Because exercise induced pulmonary hypertension may disturb optimal coupling between the right ventricle and pulmonary artery in coronary artery disease, high fidelity pulmonary artery and right ventricular pressure and electromagnetic pulmonary artery flow velocity data were recorded at rest and during supine exercise in 10 control subjects free of detectable cardiovascular disease and in 11 patients with coronary artery disease. The pulmonary artery impedance and power spectra were calculated from Fourier analysis of pressure and flow waveforms. Total hydraulic power expended per unit of forward flow was computed as an index of right ventricular-pulmonary artery coupling. In coronary artery disease exercise produced substantial increases in pulmonary artery pressure, pulmonary artery characteristic impedance, and total power per unit flow. These changes did not occur in control subjects.

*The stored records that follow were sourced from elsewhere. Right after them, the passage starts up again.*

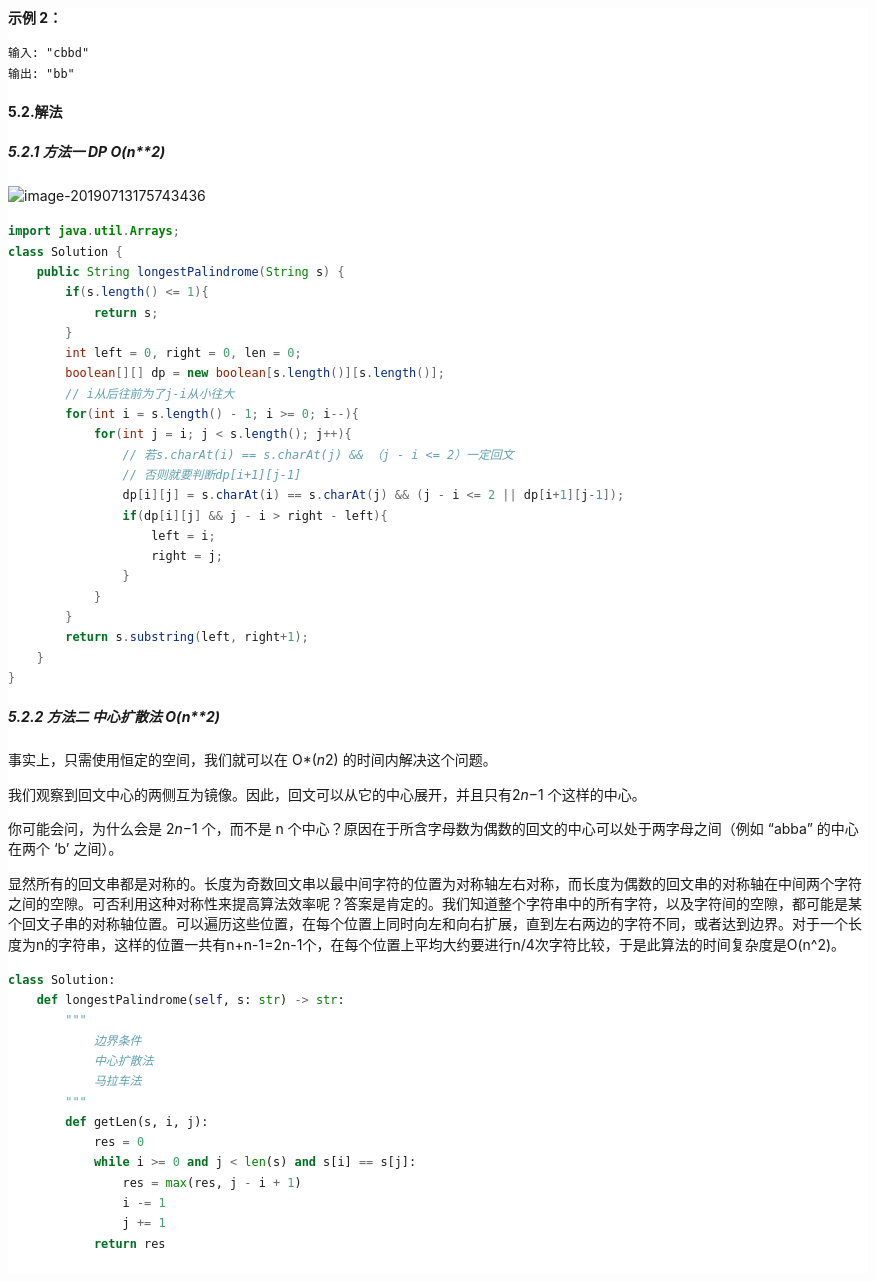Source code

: **示例 2：**

```
输入: "cbbd"
输出: "bb"
```

#### 5.2.解法

##### 5.2.1 方法一 DP O(n**2)

![image-20190713175743436](http://spaceplayer.oss-cn-beijing.aliyuncs.com/spaceplayer/typora_img/LeetCode题目总结/image-20190713175743436.png)

```java
import java.util.Arrays;
class Solution {
    public String longestPalindrome(String s) {
        if(s.length() <= 1){
            return s;
        }
        int left = 0, right = 0, len = 0;
        boolean[][] dp = new boolean[s.length()][s.length()];
        // i从后往前为了j-i从小往大
        for(int i = s.length() - 1; i >= 0; i--){
            for(int j = i; j < s.length(); j++){
                // 若s.charAt(i) == s.charAt(j) && （j - i <= 2）一定回文
                // 否则就要判断dp[i+1][j-1]
                dp[i][j] = s.charAt(i) == s.charAt(j) && (j - i <= 2 || dp[i+1][j-1]);
                if(dp[i][j] && j - i > right - left){
                    left = i;
                    right = j;
                }
            }
        }
        return s.substring(left, right+1);
    }
}

```

##### 5.2.2 方法二 中心扩散法 O(n**2)

事实上，只需使用恒定的空间，我们就可以在 O*(*n*2) 的时间内解决这个问题。

我们观察到回文中心的两侧互为镜像。因此，回文可以从它的中心展开，并且只有2*n*−1 个这样的中心。

你可能会问，为什么会是 2*n*−1 个，而不是 n 个中心？原因在于所含字母数为偶数的回文的中心可以处于两字母之间（例如 “abba” 的中心在两个 ‘b’ 之间）。

显然所有的回文串都是对称的。长度为奇数回文串以最中间字符的位置为对称轴左右对称，而长度为偶数的回文串的对称轴在中间两个字符之间的空隙。可否利用这种对称性来提高算法效率呢？答案是肯定的。我们知道整个字符串中的所有字符，以及字符间的空隙，都可能是某个回文子串的对称轴位置。可以遍历这些位置，在每个位置上同时向左和向右扩展，直到左右两边的字符不同，或者达到边界。对于一个长度为n的字符串，这样的位置一共有n+n-1=2n-1个，在每个位置上平均大约要进行n/4次字符比较，于是此算法的时间复杂度是O(n^2)。

```python
class Solution:
    def longestPalindrome(self, s: str) -> str:
        """
            边界条件
            中心扩散法
            马拉车法
        """
        def getLen(s, i, j):
            res = 0
            while i >= 0 and j < len(s) and s[i] == s[j]:
                res = max(res, j - i + 1)
                i -= 1
                j += 1
            return res
            
```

Despite a significant exercise increase in right ventricular end diastolic pressure and peak right ventricular dP/dt, and independent of the presence of right coronary artery involvement, the right ventricular stroke output response during exercise was significantly blunted in the coronary artery disease patients. Pulmonary vascular resistance was unchanged by exercise in either group. Exercise induced ischaemia presents an increased pulsatile hydraulic load to the right ventricle. Increased pulmonary artery input impedance impairs the hydraulic efficiency of right ventricular-pulmonary artery coupling and may contribute to the limitation of right ventricular ejection performance in coronary artery disease.